From the start they were different, simply by being women in a music world dominated by men.  With Pavla on guitar, Hana on drums, and joined by Marka Miková (née Horáková) on bass guitar and keyboards, they called themselves Plyn (the Gas), and had their first gig in 1982.  Their first songs were simple, about two minutes long, partly under the influence of punk rock, partly because that´s all they could play.  They even had a slogan – "Turn on the Gas, and the Gas will turn you on!"
 
By 1983, all three were married, and the group had already been banned by the Communists.  To confuse the authorities, they changed their name to Dybbuk (originally unaware of the meaning of the evil spirit of Jewish legend), and, joined by Kateřina Jirčiková (née Nejepsová) on saxophone, and, in 1985, by Eva Trnková on guitar, redoubled their efforts.  Pavla, Hana, Marka and Kateřina all wrote songs and sang.
Their songs were direct, playful, sad and exuberent, about small details of life and filled with the energy of youth.  They wrote about the mood of Prague, women in the city, even Kurt Vonnegut.  They continued to play when they could, but there was the constant threat of gigs being shut down by the police or of being arrested.  Towards the end of the 1980s, however, there was the beginning of a cultural thaw, and the girls were able to pool their money to record five songs for an EP which was released by the state-owned label Panton in 1987 (and for which, of course, they were never paid.)  This came too late for the band, which fell apart in 1988, a year before the Velvet Revolution.
 
By 1989, Marka and Pavla had formed a new group, Zuby Nehty (Tooth and Nail), with other musicians, featuring more complex compositions reflecting their increased skill as players.  After the Revolution, their friend Mirek Wanek (of the band Už Jsme Doma), persuaded the members of Dybbuk to get back together to record a full album of their songs for posterity (released in 1991 as Ale čert to vem/The Devil Take It).  The experience was so good that Pavla, Hana, Marka and Kateřina decided to keep playing together, but, to reflect the difference in the music and their attitudes, now under the name Zuby Nehty.  By now, most had children and full time occupations: Marka writing and performing plays for puppet theater and winning awards for her children´s books, Pavla teaching at Charles University and eventually designing courses of alternative Czech culture, Hana becoming a social worker, and Kateřina joining Theatre Dlouha and working as a proofreader.
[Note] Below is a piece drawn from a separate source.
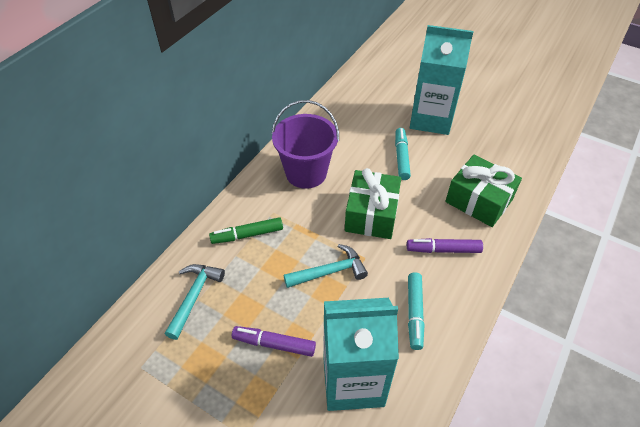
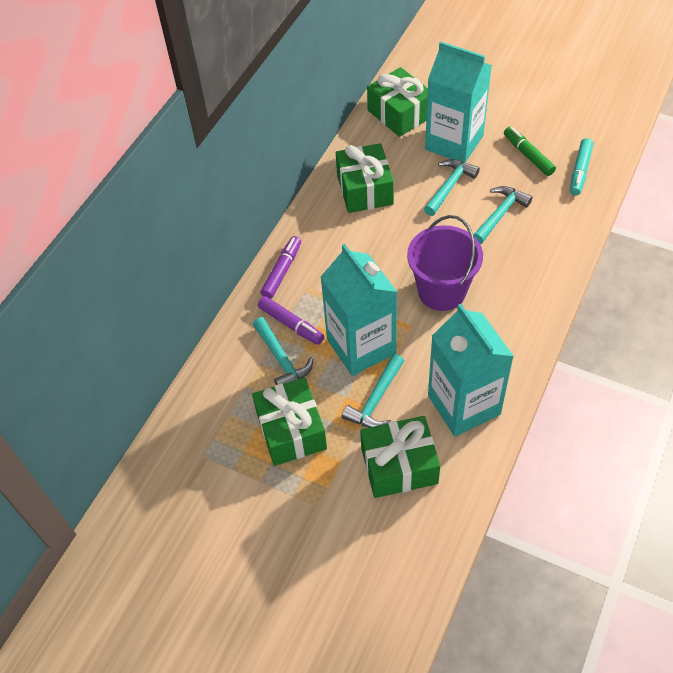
green gift: [345,168,401,239] [445,155,522,227] = 2 -> [252,377,327,466] [336,143,394,213] [360,416,440,498] [367,67,428,137] = 4
turquoise carton: [323,298,399,411] [410,25,473,135] = 2 -> [321,244,397,376] [425,41,492,163] [428,304,514,437] = 3
turquoise hammer: [165,264,225,340] [284,244,368,288] = 2 -> [253,317,314,385] [342,354,404,428] [424,159,480,216] [473,186,532,244] = 4
turquoise marker: [395,128,411,180] [408,272,425,350] = 2 -> [570,138,593,195] = 1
Zuby Nehty went on to release four albums in the 1990s (Utikej/Run Away, Král vysílá své vojsko/Red Rover, Dítkám/Childish, and Loď odplouvá/The Boat is Sailing) and toured extensively in Germany and Central Europe, but called it a day in 1999 as families and careers took precedence.
 
Eleven years later, with most of their children grown, the four friends have reunited, are writing new songs, and are performing once again, including their first concerts in the United States.